Ancak bu tiplemelerin gençler açısından bir model oluşturmasına da değinmeden geçemeyeceğiz. Gerçekten bu kadar mı yoksunuz gençliğe model oluşturabilecek kişiler ortaya çıkarmada? Elbette değiliz. Bizim tarihimizde yer alan gençlik önderleri; bu “sanal” kahramanlarla ya da onların gerçek hayattaki karşılıklarıyla yan yana bile anılamaz. Arkalarında adamları –ki gerçek hayatta bu tipler genelde adamlarının önünde yer almayı değil arkalarında saklanmayı tercih eder.- son model arabalarla, her tür silah ve yeri geldiğinde devlet desteği ile kahramanlık yapan bu tipler, bir uluslararası sistemi ve onun devlet aygıtı, her tür zor gücünü sadece tarihsel haklılıklarına dayanarak karşısına alan devrimcilerle boy ölçüşemez. Ancak bu noktada içinde bulunduğu geleceksizlik, yoksulluk, uyuşturucu ve “suç” kıskacı içerisinde isyan eden gençlerin, “isyanını” anlamakta, onula buluşmakta biraz zorlandığımız açığa çıkıyor. Mevcut araç, yöntem ve söylemlerimizle yoksul mahallelerde; sokak aralarında filizlenen isyanın karşısına gerçek bir kavga seçeneğini yaygın biçimde koyamıyoruz.

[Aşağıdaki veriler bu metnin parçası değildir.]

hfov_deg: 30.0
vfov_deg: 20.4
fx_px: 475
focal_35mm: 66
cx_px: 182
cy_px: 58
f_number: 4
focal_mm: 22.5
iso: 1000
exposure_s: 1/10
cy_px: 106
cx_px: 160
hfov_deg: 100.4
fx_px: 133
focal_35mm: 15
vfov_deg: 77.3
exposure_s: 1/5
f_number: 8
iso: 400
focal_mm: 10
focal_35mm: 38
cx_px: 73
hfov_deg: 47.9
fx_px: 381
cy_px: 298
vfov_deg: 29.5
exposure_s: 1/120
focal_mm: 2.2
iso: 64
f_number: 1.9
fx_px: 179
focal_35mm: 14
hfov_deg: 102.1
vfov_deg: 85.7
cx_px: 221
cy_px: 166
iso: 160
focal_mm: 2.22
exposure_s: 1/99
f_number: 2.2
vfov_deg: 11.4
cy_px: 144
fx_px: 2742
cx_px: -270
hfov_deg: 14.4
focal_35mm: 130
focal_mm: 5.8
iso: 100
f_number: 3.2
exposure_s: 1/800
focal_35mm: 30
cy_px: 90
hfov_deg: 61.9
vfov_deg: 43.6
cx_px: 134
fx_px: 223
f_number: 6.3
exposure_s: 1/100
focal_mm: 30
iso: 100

İki elle ortasından tuttukları tesbihleri ile instagrama koydukları fotoğrafları, modifiye Doğanları, Pitbullları ile başına gelenlerin sebebini arayan, hayallerini çalan o kişiyi bulsa ağzını, burnunu kıracak olan bu gençlere; hayatlarını ellerinin arasından çekip alanın dizideki “Beyefendiler” , “Vartolular” değil, sermaye sınıfı olduğunu anlatmalıyız. Yoksulluğumuz ve yoksunluğumuz dünyadaki milyarlarca yoksul gibi emperyalist- kapitalist sistemden kaynaklanıyor.

Bu noktada yapılacak çalışmaların tarzı, yöntemi, dili vs. ayrı bir yazının konusu ya da hayatın içinde deneyimlenecek bir başlık olarak duruyor.

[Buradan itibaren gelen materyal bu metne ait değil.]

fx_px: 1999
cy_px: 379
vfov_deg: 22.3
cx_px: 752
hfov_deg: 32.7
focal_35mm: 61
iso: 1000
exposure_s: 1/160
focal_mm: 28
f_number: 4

'MAHALLEYİ, AİLEYİ KORUMAK

Son olarak dizinin temel düsturlarından biri olan” Mahalleyi korumak” meselesine ilişkin bizim ne anladığımızı ortaya koyarak bitirelim.

Mahallenin nasıl korunacağının en iyi örnekleri “Gezi Direnişinde” verildi diye düşünüyoruz. Gazi Mahallesi’nde, Sarıgazi’de, Dikmen’de, Tuzluçayır’da … Ve belki de en çok Hatay Harbiye Mahallesinde, Abdocan’ın, Ahmet Atakan’ın mahallesinde.Tüm gençlere; özellikle kendilerini sol değerlerle tanımlayan gençlere bu mahallelerde yaşayan direnişleri hatırlamalarını öneririz.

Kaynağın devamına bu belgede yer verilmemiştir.